(Selected excerpt begins)

Would it be possible to destroy the Internet?
SHORT ANSWER:
Not the whole Internet, but your country’s Internet could be disrupted, with a bit of effort…
LONG ANSWER: These days, we take the Internet for granted. It’s just sort of there. Where? Everywhere.
From top-secret military communications system in the 1960s, to semi-academic geek passion project in the 1980s, to lame “cyberspace” and “information superhighway” TV ads in the 1990s, the Internet has since evolved to nothing less than an essential service. Like electricity, or running water. Life without an Internet connection today, is getting increasingly inconvenient.
So you’d be right to worry about the Internet being destroyed, or switched off, or in some way disrupted so hard that you couldn’t get access to your bank account. Which is probably the most significant concern for most of us.
And yet we’re told not to worry, because part of the whole point of the Internet was to create a communications network that could survive, well, a nuclear attack.

(Selected excerpt ends)
(Data listing begins)

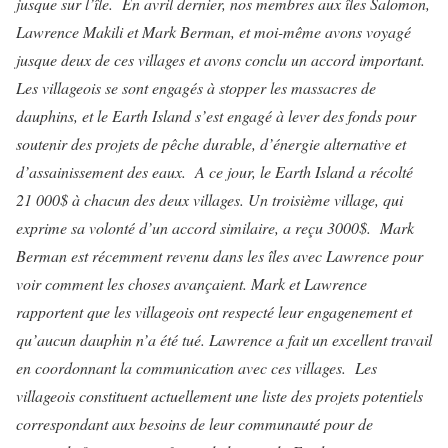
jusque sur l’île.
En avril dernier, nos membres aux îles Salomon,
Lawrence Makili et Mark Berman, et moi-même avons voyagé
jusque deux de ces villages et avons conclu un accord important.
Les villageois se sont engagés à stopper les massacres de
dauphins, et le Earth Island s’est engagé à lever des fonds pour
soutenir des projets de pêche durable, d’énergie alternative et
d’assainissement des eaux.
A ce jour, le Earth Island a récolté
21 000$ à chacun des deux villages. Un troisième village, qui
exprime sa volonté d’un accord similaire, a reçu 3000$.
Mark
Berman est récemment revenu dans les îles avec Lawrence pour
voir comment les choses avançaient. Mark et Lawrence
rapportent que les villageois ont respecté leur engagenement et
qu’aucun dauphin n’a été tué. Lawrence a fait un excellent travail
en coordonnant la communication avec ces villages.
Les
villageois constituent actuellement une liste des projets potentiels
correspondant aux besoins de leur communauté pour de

(Data listing ends)
(Data listing begins)

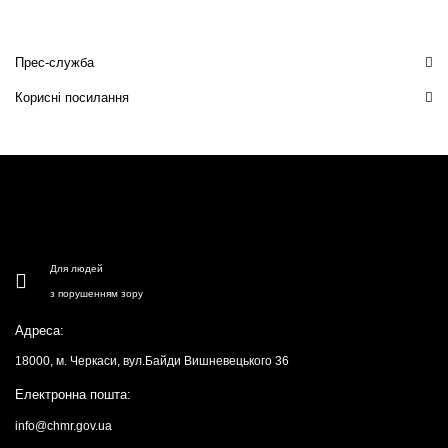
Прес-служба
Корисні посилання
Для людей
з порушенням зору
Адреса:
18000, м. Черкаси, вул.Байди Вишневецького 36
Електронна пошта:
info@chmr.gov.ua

(Data listing ends)
(Data listing begins)

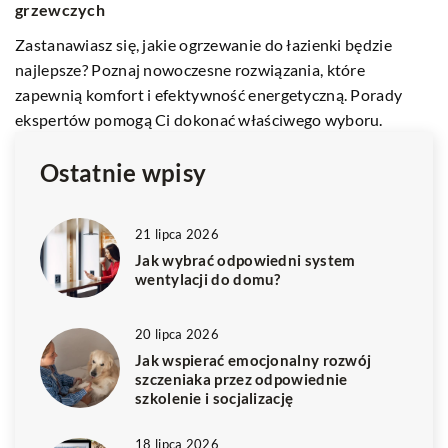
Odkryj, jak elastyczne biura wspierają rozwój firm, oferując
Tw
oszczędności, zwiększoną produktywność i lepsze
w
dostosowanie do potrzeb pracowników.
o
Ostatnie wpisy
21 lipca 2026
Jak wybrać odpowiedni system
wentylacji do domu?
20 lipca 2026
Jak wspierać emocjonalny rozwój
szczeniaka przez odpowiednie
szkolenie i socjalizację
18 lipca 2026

(Data listing ends)

> [How to complete this task]
Please print the stretch from "Would it be" through "getting increasingly inconvenient." in the piece above on whether the Internet could be destroyed, word for word.

> [Result of this exercise]
Would it be possible to destroy the Internet?
SHORT ANSWER:
Not the whole Internet, but your country’s Internet could be disrupted, with a bit of effort…
LONG ANSWER: These days, we take the Internet for granted. It’s just sort of there. Where? Everywhere.
From top-secret military communications system in the 1960s, to semi-academic geek passion project in the 1980s, to lame “cyberspace” and “information superhighway” TV ads in the 1990s, the Internet has since evolved to nothing less than an essential service. Like electricity, or running water. Life without an Internet connection today, is getting increasingly inconvenient.